Syarifatul Soroti Keuangan Kaltim dan Berau yang Sulit, Dorong Inovasi Kampung untuk Tingkatkan Pendapatan

Anggota Komisi III DPRD Kalimantan Timur, Syarifatul Sya’diah, menyatakan kondisi keuangan di Provinsi Kalimantan Timur, termasuk Kabupaten Berau, sedang kurang baik. Menurutnya, situasi tersebut membuat sejumlah aktivitas yang menjadi prioritas masyarakat berpotensi tertunda.

Di tengah keterbatasan anggaran, Syarifatul mendorong kepala kampung untuk menghadirkan inovasi guna meningkatkan Pendapatan Asli Kampung (PAK). Ia menilai inovasi di tingkat kampung dapat menjadi salah satu cara untuk memperkuat kemampuan pembiayaan di daerah.

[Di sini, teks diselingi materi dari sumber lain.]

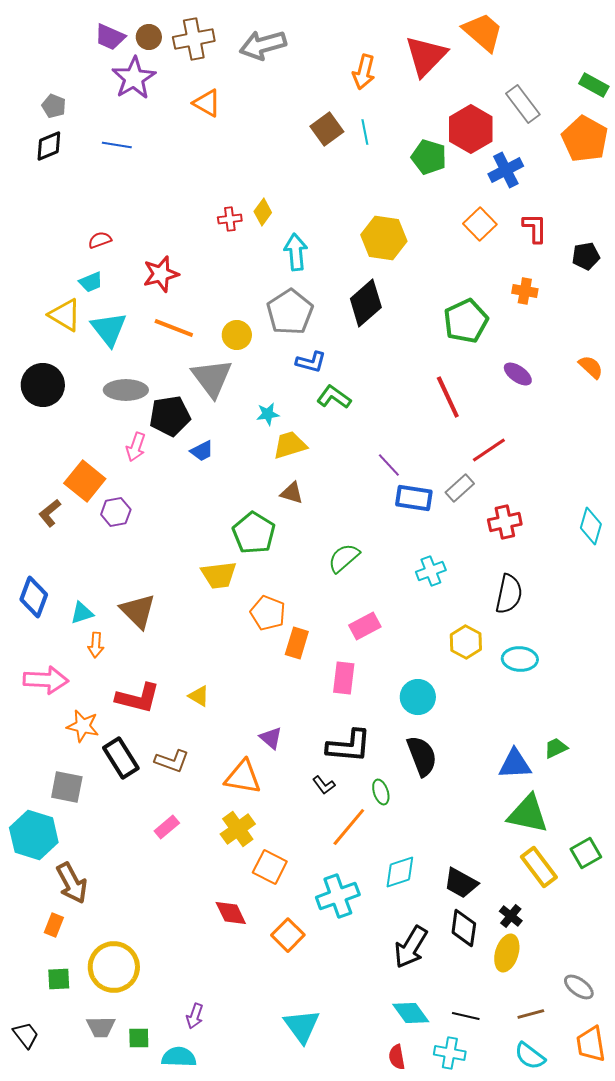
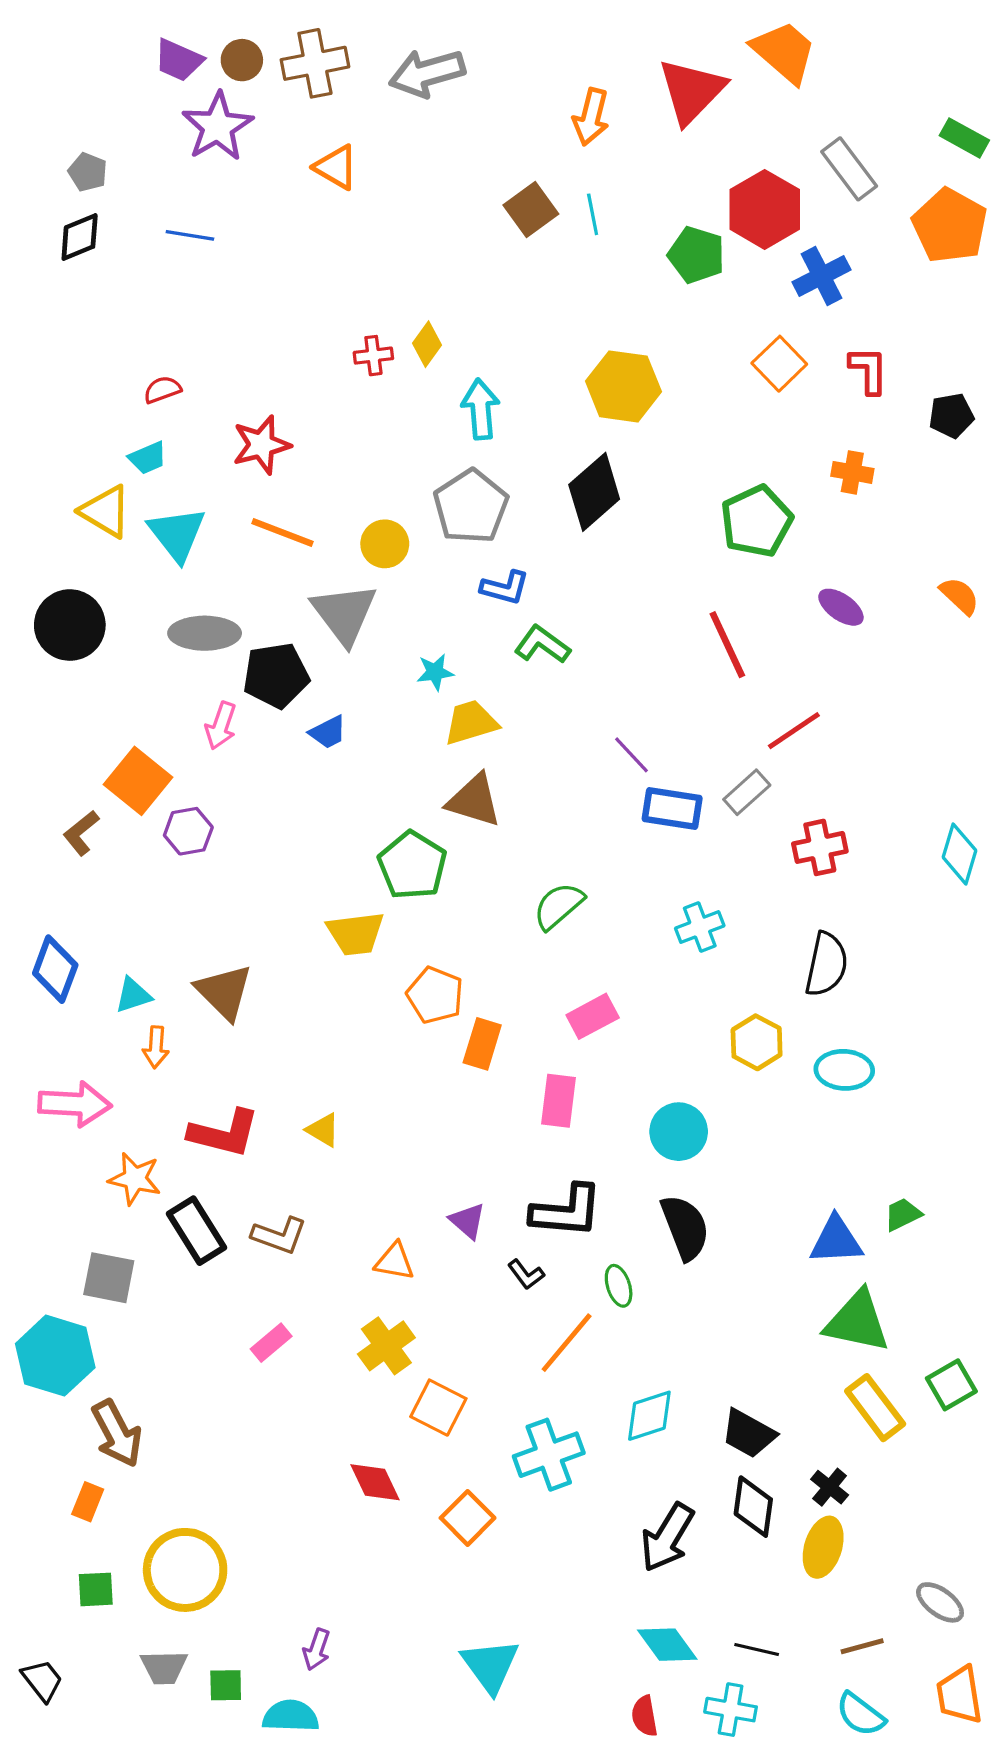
brown triangle: (292, 493) -> (474, 800), size x1.5
purple triangle: (271, 738) -> (468, 1221), moved
orange triangle: (243, 777) -> (395, 1261), size x0.7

“Ditengah kondisi kemampuan anggaran yang tidak baik-baik saja perlu adanya inovasi bagi kepala kampung untuk dapat meningkatkan PAK,” ujarnya.

Selain inovasi, Syarifatul menekankan pentingnya kolaborasi lintas pemerintahan, mulai dari pusat hingga daerah, termasuk kerja sama dengan perusahaan yang ada di Kabupaten Berau. Ia menyebut keterbatasan anggaran membuka peluang agar dukungan dapat datang dari berbagai pihak.

Ia juga menyinggung adanya pembatasan otonomi daerah terkait pekerjaan jalan-jalan di daerah yang dapat dikerjakan oleh pemerintah pusat melalui instruksi presiden. Menurutnya, kemungkinan adanya program prioritas turut menjadi alasan terjadinya pemangkasan anggaran.

Syarifatul menambahkan, kondisi pemotongan anggaran tidak hanya terjadi di Kabupaten Berau, tetapi juga berdampak pada anggaran pemerintah provinsi. “Kami pun di provinsi juga terpotong jadi semuanya pun terdampak,” katanya.

Di sisi lain, ia menyampaikan akan memperjuangkan persoalan penyediaan air bersih melalui program SPAM. Ia menyebut Kampung Dumaring telah memperoleh bantuan tersebut melalui anggaran aspirasi. Menurutnya, bantuan serupa juga berpeluang diberikan kepada kampung lain, bergantung pada proses pengajuan dan kelengkapan administrasi.

“Terkait spam air itu bisa juga, kami pun telah memberikan anggaran melakui aspirasi untuk spam di Dumaring, karena Kecamatan Segah belum ada mengajukan atau mengusulkan ke kami jadi belum kami anggarkan,” jelasnya.

Syarifatul mengatakan hal serupa juga berlaku untuk program cetak sawah dan kegiatan lainnya yang akan dikoordinasikan dengan organisasi perangkat daerah (OPD) terkait. Namun, karena anggaran terpangkas, sejumlah kegiatan lain kemungkinan akan ditunda.

Ia menyebut pemerintah provinsi akan memfokuskan perhatian pada konektivitas jalan skala besar serta kebutuhan dasar di kampung-kampung seperti listrik, jaringan, dan air. Selain itu, pihaknya juga mengawal program “gratispol” untuk peningkatan pendidikan di Kalimantan Timur.